What are they negotiating about?

Most probably the FBI did not inform Hector that in was in the middle of the most important negotiation of his life.  They probably told him: “You are guilty of 12 very serious criminal charges and face spending the rest of your live behind bars with criminals that are not there because of their computing skills”  I may be exaggerating a bit, but at the end of the day, Hector probably thought that he had only 2 options: going to jail or collaborating.I see the situation more as 1) how much and 2) what type of collaboration Hector needed to provide the FBI to reduce the impact of the criminal charges he is accused of.  This is a give and take situation rather than a take it or leave it situation.

2. What are the strategies used?

What are the FBI objectives?

Reduce cybercrime by decreasing the number of hackers and building their in-house capability.

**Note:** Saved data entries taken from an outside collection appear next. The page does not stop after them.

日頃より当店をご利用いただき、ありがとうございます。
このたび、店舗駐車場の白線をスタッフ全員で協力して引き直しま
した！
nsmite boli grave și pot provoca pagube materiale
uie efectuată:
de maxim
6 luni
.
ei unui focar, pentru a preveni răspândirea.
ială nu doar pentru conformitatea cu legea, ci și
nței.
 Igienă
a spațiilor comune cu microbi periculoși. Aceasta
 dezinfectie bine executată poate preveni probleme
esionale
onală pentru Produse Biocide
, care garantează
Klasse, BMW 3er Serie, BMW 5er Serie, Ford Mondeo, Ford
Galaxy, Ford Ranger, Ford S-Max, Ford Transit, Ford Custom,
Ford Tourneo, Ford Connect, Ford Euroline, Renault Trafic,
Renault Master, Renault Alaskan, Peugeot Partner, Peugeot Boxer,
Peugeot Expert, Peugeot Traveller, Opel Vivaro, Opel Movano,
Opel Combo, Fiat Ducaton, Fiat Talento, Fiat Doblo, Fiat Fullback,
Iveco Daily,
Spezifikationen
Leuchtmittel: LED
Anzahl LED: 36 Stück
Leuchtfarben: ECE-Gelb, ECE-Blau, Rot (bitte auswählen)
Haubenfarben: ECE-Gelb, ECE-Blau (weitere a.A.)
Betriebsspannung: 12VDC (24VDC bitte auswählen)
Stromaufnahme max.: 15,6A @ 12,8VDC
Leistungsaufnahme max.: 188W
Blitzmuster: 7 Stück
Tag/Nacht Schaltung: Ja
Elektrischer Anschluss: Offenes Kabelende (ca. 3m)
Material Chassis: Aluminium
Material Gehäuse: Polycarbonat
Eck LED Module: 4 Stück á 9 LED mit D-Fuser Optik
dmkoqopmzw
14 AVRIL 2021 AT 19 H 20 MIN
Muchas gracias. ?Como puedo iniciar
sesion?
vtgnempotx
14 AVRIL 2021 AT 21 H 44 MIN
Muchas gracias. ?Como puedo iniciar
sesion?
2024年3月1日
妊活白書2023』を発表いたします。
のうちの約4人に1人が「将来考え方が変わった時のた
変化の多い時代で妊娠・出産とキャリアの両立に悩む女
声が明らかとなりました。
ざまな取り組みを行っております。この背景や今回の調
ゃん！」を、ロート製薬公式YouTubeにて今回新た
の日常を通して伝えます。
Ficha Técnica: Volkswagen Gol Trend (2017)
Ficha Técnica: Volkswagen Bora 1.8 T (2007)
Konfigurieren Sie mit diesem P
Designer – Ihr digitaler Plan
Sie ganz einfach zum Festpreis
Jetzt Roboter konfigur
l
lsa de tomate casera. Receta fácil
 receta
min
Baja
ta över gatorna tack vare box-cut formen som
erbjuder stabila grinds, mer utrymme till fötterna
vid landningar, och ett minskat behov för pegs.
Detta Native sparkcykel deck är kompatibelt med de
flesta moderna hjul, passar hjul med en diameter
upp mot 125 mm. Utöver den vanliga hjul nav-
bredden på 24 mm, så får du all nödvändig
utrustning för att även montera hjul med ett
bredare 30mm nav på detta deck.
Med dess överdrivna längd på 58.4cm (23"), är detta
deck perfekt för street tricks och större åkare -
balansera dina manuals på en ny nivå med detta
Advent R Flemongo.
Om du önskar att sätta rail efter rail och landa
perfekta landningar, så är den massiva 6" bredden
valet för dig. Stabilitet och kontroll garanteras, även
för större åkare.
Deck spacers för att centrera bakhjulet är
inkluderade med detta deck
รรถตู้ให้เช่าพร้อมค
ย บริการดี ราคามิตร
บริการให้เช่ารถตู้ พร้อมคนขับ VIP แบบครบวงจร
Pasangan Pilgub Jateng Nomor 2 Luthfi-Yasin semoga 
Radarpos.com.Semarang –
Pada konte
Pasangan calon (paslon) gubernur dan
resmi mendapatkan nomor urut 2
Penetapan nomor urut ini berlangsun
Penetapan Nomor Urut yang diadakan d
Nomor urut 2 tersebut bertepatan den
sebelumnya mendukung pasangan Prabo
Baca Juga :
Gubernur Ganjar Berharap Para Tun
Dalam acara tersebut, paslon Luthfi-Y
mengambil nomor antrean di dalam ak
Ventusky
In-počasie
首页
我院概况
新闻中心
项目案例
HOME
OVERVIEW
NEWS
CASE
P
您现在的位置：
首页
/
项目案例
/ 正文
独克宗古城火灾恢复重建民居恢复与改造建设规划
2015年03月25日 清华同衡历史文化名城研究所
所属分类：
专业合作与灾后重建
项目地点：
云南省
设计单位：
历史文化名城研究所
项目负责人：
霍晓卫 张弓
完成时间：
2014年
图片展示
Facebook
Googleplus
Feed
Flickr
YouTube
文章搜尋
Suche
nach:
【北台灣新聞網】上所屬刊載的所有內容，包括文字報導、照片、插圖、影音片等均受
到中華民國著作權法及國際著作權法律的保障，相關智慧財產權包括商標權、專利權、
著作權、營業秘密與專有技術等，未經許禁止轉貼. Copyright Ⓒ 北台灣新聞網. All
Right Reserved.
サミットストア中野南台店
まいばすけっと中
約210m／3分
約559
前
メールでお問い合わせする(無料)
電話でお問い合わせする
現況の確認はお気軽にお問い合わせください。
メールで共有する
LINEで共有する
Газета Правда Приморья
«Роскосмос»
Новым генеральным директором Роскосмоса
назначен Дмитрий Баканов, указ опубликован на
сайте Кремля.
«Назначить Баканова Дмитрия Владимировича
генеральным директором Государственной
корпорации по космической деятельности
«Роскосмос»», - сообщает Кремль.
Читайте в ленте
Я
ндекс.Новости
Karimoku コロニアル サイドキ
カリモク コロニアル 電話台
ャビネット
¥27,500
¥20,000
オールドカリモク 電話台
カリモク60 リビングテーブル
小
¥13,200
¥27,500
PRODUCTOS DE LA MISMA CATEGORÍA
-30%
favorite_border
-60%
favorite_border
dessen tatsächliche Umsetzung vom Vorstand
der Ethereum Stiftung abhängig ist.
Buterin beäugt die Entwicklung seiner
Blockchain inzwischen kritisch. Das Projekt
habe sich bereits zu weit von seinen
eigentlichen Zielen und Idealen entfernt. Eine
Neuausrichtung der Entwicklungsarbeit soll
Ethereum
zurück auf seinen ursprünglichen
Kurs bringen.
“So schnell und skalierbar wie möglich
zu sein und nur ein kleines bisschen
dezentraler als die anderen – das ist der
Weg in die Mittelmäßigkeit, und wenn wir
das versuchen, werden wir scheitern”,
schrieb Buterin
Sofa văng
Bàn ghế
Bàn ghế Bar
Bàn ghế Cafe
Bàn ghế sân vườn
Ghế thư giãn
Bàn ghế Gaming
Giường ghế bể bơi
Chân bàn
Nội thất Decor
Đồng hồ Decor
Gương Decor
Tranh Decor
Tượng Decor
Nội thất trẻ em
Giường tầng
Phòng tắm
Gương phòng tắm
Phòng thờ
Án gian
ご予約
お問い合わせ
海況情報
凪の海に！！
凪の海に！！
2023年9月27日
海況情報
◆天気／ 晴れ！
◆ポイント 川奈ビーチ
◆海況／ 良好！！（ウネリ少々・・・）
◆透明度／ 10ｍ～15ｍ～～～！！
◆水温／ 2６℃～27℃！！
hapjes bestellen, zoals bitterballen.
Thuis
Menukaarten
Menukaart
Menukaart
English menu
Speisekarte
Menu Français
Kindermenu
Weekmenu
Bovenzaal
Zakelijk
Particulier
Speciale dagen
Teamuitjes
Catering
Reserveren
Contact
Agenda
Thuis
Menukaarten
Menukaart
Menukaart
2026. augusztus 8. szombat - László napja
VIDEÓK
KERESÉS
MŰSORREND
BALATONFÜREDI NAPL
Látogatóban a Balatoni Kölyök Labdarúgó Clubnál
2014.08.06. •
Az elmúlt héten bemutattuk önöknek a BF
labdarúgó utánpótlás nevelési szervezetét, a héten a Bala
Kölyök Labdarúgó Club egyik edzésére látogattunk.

What would the FBI do if the negotiation fails?

+ Prosecute Hector+ Potentially send an influential hacker to jail- Lose very needed skills to fight cybercrime

What are Hector’s objectives?

Avoid/reduce jail time Potentially get revenge on other hackers or prove that they are better.

What would Hector do if the negotiation fails?

 +/- Go to trial.  Only the outcome of the trial will tell if this is a good or bad thing.

3. ‘The negotiation room’ interpretation:

Who has more power?

Hard to say…  You could think that the FBI is calling the shots, they can apparently put their terms to Hector.  But Hector has something very rare and sought after to offer: He is one of the best hackers in the world and has active connections with the most influential hacking groups (remember, this is the key objective of the FBI to reduce cybercrime).  So I won’t chicken on my first post: Power advantage to “Hector the hacker”

Why does the FBI have this objective?

Reducing cybercrime is an important objective highlighted by Robert Mueller the FBI Director. The number of hacking case is doubling every 2 years.

How far would the FBI go?

The FBI has protocols for everything they do.  So, there are chances that the FBI agents can not deviate much if they negotiate with Hector.However, Hector is not your average criminal, you can not arrest another Hector in a few weeks.  And we all know the proverb “to exceptional situations, exceptional solutions”.  The FBI could probably go beyond protocol if the situation was escalated.

Why does Hector have this objective?

– I have never been to jail, but based the series “OZ” it seems clear why everybody should stay away from it.- It could be surprising to some but you should never underestimate what people would do because of their ego.  He could try to demonstrate his skills or get revenge on ex-friends.

How far would the Hector go?

Well, we have the answer on this point.  He would not go very far and was ready to collaborate to limit his trouble (he has been collaborating for 1 year with the FBI and they just revealed his real name).


Hector probably did not realize that he was in a more powerful situation than the FBI painted to him.  How could he? This was not a fair fight, nor should it be!  The FBI agents are experts in this type of situation, they have done it several times have been trained.  Hector on the other side is a 28 year old who spends nights partying and has been building his computing skills since age 16.  How often would he have to negotiate in high pressure situation? If something was not to his liking he would just use his computer and change it! Although we do not exactly know the detail of Hectors’ arrangement with the FBI, the fact that they consider putting him under the “witness protection program” shows that he is a high value asset.  The fact also that he is working day and night to put his ex-friends behind bars hint that he did not negotiate himself a sweet deal.